Here’s that thread dump, if it helps at all: (Yes, I had to make it pretty!)

If anyone has any idea of where I can start, that’d be awesome.

I just used Commandbox to scaffold a new, clean 7.3.0+16 and it doesn’t have this behavior.

Still, if anyone has any ideas to look into, it would be appreciated.

Hi @CaptainPalapa the thread dump is your indicator of what’s going on. It would seem that Adobe is doing something once a request hits and keeps things running in the background.

Connect a Java Profiler to the engine
https://www.baeldung.com/java-profilers

That would tell you what threads are running and doing what. From your analysis it seems Adobe is doing “magic” in the background.

Okay, I am NOT a java guy. But finally got one of those programs to connect to my local JVM (?) and got some data. There are several of these pool-66-thread-XXX? gizmos.

So, I searched first for “proxyInvoke” but didn’t find anything. But search for"DynamicProxy" found all this:
image

@lmajano does that help explain anything that may lead you to any suggestions? This sure looks like weird scheduler stuff? Co-worker did some more investigation and said these two things:

  • I also looked at cacheservice fairly extensively and turned on logging for debug level which shows all interactions, and it is not constantly logging so I don’t think that is the problem.
  • I did the same with coldbox.system category and it also does not continueously log new entries as the CPU for the coldfusion service spins

Also, “poller” is coming up as a high CPU thing, code found here: (This is a newer Coldbox from 2 days ago…)

Also, they BOTH have the file versioned coldbox-7.3.0+16 but they are NOT the same Coldbox files. I’m seeing BoxLang references in this newer version. But unfortunately it still has the same issue.

@bdw429s do you have any insight here?

Just some thoughts:

Any thread prefixed with pool- is coming from the JVM common thread pool, which the Coldbox scheduler uses for cache eviction, etc. I believe worker- prefixed threads are Adobe’s own threads for the mail queuing and log rotation - but it has been a minute since I dug in to those.

I am wondering if the obj-skinner- prefixed threads are coming from either:

A. Adobe’s attempt to enforce the maximum number of threads in a Standard license ( Enterprise has no thread limits ) or

B. The Coldfusion performance monitoring toolset - which could be locking on to those threads and attempting to monitor them - even though they are outside of the request threads and are just waiting for the next interval to run.

■ **LISTING**:
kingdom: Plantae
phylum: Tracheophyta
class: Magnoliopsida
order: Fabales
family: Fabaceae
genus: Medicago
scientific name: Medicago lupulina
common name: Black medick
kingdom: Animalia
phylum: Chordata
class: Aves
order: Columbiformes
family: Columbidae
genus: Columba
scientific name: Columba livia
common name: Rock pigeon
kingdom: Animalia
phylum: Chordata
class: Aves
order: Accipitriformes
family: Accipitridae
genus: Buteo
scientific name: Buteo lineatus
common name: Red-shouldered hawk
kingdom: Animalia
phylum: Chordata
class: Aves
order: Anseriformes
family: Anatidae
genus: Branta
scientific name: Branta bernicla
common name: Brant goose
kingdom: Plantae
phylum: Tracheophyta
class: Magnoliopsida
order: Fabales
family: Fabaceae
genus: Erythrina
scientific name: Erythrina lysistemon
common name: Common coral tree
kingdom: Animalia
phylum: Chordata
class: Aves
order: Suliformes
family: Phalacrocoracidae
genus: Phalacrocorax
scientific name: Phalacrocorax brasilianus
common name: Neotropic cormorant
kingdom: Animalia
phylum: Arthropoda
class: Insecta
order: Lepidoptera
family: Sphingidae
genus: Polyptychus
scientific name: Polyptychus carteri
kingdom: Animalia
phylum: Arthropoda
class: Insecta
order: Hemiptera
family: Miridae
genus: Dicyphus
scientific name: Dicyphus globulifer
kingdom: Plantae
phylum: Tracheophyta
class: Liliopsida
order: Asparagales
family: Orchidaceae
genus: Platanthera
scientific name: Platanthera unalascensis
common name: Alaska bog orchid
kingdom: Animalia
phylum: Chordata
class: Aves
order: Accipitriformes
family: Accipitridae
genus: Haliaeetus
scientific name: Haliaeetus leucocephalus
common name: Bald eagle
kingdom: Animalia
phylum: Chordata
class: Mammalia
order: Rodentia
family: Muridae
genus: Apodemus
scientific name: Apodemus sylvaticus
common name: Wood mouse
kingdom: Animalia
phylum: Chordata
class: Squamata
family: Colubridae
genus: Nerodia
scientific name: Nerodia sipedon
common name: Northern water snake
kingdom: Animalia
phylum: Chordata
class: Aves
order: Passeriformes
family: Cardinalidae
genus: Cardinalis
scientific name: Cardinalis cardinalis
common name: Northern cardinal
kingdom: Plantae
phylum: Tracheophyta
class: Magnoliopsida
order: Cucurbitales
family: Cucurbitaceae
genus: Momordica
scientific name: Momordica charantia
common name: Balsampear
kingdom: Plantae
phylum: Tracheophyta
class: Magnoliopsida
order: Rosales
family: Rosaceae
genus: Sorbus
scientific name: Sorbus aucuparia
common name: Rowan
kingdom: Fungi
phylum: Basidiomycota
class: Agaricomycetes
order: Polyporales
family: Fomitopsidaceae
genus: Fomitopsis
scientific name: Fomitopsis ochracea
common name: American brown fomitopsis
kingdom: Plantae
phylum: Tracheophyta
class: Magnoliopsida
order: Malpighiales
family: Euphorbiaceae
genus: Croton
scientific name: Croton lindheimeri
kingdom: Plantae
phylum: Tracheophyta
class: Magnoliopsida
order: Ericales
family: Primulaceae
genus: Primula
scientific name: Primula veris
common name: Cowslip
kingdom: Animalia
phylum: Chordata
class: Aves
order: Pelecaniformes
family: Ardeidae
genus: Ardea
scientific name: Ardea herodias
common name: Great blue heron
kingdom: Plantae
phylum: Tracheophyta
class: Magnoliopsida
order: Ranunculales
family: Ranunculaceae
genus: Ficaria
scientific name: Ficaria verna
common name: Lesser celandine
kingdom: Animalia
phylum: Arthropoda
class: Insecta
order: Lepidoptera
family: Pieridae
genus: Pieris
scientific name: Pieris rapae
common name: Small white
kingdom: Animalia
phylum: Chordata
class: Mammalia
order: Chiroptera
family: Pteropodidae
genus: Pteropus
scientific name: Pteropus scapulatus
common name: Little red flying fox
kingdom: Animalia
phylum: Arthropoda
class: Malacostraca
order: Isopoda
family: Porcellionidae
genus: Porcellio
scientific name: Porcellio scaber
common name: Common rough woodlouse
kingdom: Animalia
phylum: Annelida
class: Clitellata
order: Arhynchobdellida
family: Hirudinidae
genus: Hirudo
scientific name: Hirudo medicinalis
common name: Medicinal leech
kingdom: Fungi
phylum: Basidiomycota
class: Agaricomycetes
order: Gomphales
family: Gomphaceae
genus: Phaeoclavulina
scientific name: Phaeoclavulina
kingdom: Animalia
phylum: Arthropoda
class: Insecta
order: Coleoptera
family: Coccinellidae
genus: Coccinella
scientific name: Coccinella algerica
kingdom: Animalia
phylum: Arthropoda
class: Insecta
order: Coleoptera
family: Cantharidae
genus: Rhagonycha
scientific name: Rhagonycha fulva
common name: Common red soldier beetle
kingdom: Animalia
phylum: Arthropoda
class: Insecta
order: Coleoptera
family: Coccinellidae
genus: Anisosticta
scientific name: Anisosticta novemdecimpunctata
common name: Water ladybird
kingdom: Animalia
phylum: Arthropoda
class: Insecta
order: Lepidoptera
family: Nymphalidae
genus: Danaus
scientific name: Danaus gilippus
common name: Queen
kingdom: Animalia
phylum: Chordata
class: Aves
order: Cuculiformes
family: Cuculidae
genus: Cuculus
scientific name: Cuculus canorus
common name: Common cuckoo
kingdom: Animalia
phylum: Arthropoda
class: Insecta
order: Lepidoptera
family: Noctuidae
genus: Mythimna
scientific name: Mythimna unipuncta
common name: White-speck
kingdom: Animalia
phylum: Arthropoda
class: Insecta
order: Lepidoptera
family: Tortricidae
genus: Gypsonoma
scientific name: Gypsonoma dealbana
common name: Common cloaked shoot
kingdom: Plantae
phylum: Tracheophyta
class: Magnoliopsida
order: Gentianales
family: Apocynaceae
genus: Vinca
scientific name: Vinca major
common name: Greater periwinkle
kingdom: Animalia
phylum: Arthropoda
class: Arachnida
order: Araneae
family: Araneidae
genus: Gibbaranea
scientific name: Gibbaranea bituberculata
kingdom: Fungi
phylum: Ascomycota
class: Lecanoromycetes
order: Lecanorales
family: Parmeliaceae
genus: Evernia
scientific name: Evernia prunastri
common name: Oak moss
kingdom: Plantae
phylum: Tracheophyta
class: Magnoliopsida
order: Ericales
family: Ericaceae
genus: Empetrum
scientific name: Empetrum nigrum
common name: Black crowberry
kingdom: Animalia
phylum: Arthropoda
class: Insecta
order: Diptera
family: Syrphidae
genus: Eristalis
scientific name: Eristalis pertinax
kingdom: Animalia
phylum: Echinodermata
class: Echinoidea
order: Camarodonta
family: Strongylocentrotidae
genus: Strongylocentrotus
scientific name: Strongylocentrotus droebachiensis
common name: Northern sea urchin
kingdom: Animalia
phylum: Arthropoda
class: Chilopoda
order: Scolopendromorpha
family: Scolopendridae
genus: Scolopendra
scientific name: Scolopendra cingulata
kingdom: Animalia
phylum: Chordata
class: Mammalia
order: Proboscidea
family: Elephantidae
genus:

■ **TASKS TO COMPLETE**:
1. Please translate this sentence from the ColdBox forum discussion into Spanish: "Any thread prefixed with pool- is coming from the JVM common thread pool, which the Coldbox scheduler uses for cache eviction, etc."
2. Continue the ColdBox forum discussion after its last sentence.

■ **ANSWER LIST**:
1. Cualquier hilo con el prefijo pool- proviene del grupo de hilos común de la JVM, que el programador de tareas de Coldbox usa para el desalojo de caché, etc.

2.
So two questions: Is the performance monitoring toolset enabled and is this a Standard or Enterprise license?

@jclausen Right now, this is just developer installations. We’re working to get our site on the new Coldbox, so not running on any prod servers. The obj-skinner threads, they aren’t taking up a bunch of CPU. I just saw them as being “there”. (Again – not a java guy.) As to the perfmon, I suspect the answer is no, based on this:

(I turned off as much of any monitoring stuff I could find while trying to get the gizmos @lmajano pointed me to running.

I’ll be glad to provide as much information as is necessary, gang.

Once you are in “Developer” mode and no longer in “Trial”, however, Adobe does enforce the 20 thread limit.

I’m not sure that is what is going on, but it’s worth noting.

Is the 2023 installation running Adobe’s packaged version of Java 17, BTW?

Can you explain what this means? Does it mean, that a vanilla app has no issues, but your app does? Is this still using Adobe?

Okay, hold off for a bit. We have it narrowed down to Logbox. I’ll have more later. @bdw429s @lmajano @jclausen

@lmajano @jclausen @bdw429s

Okay, guys… we nailed it down to a single issue: RollingFileAppender vs. FileAppender. We removed the “Rolling” and all was back to 0% CPU on idle., Looking at the code, it’s not obvious what the problem is. First we tried adding both “async”=false and true, no change. Checking the file size, unless there’s some lock conflict we can’t see… (and we weren’t even writing to the files just to get to our login screen).

I will add this: We have 28 appenders, including the ColdboxTracer appender. We have separate files for all our external integrations, and several for separate sections of the system. With “Rolling” removed, we’ll have to manually manage our own file rotation. The plan at the moment is to do it manually upon our code releases. Next step will be to create our own scheduled task and service (passing along paths and max file sizes) and running it daily. (We understand that won’t help with a DDOS.)

When this issue is solved within Logbox, we can undo these plans. Here is a sample of our appender setups, they are mostly all the same:


and another pair:

Would love to see a note on this thread if y’all are able to fix it in a future update. I’m sure none of your testing has 30 appenders! (I originally thought it was Wirebox, and was going to generate 1000 services to test with on a clean install!)

Ok, technically it’s not a bug. It’s a configuration issue.

All Rolling file appenders have their own task to monitor themselves. Meaning if you had 28 rolling file appenders, you have 28 threads running. Therefore taking CPU. The issue is that the default configuration for these rolling file monitors are every 1 minute.

function onRegistration(){
		super.onRegistration();

		variables.logbox
			.getTaskScheduler()
			.newTask(
				name  : "file-appender-#getName()#-log-rotation",
				task  : this,
				method: "logRotation"
			)
			.inMinutes()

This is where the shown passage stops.